Die Stillberaterin Annette Saloma von der La Leche Liga schreibt dem Gesundheitstipp, Ibuprofen sei ein geeignetes Schmerzmittel in der Stillzeit. Ähnlich äussert sich der Berufsverband der Still- und Laktationsberaterinnen. Leider würden viele Frauen abstillen oder eine Stillpause einlegen, wenn sie Medikamente nehmen müssen. Dies sei aber unnötig und geschehe «mangels fachkompetenter Betreuung». Andere Stillberaterinnen schreiben, das Kind verlerne das Stillen an der Brust, wenn man ihm vorübergehend den Schoppen gebe.
Langfristige Wirkung von Ibuprofen ist unklar
Der Grund für die vielen Schreiben an die Redaktion des Gesundheitstipp: Er riet einer Mutter, die ihr Baby stillte, auf das Medikament Ibuprofen zu verzichten oder dem Säugling vorübergehend Pulvermilch zu geben (Gesundheitstipp 3/2018).
Ibuprofen ist nicht nur ein starkes Schmerzmittel, es hemmt auch Entzündungen.
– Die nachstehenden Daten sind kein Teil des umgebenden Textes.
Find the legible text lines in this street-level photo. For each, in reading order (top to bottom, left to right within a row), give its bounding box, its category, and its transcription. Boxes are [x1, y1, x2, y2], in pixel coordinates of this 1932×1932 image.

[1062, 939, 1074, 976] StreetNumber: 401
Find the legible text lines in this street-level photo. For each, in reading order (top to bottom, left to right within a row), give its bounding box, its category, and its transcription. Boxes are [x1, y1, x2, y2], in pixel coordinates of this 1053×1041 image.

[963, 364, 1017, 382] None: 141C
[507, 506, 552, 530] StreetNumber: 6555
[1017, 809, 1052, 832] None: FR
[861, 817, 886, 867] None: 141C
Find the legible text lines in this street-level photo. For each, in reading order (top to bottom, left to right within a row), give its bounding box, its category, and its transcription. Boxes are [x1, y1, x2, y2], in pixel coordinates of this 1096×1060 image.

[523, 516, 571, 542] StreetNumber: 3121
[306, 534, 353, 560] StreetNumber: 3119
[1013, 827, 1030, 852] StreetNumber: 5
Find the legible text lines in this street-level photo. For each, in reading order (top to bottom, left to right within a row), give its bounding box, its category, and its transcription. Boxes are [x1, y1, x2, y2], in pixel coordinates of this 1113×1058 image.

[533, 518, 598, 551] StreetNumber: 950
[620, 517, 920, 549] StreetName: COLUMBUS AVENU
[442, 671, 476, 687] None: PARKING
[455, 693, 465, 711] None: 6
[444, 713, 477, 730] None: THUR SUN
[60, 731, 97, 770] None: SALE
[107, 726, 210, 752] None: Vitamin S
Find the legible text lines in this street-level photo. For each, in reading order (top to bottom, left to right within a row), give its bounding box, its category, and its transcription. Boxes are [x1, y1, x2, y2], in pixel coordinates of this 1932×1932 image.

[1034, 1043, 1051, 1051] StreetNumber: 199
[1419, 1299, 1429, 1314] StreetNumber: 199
Viele Rheumapatienten nehmen es deshalb ein. Für Gesundheitstipp-Ärztin Elisabeth Wanner ist klar: Wenn ein Arzt einer Frau während der Stillzeit Ibuprofen verschreibt, müsse er die Verantwortung tragen. Die Packungsbeilage enthalte einen Hinweis, wonach man Ibuprofen nicht in der Stillzeit einsetzen sollte.
Auch andere Fachleute und Fachorganisationen empfehlen das Schmerzmittel nicht oder nur eingeschränkt. Ursula von Mandach ist Präsidentin der Schweizerischen Arbeitsgemeinschaft für Perinatale Pharmakologie. Sie sagt: Nehme eine stillende Mutter zwei bis drei Tage lang Ibuprofen, sei das zwar kein Problem. Dauert die Behandlung aber länger, empfiehlt sie, dem Baby vorübergehend Pulvermilch zu geben. Der Grund: «Es gibt keine Studien dazu, wie sich die langfristige Einnahme von Ibuprofen auf das gestillte Baby auswirkt.»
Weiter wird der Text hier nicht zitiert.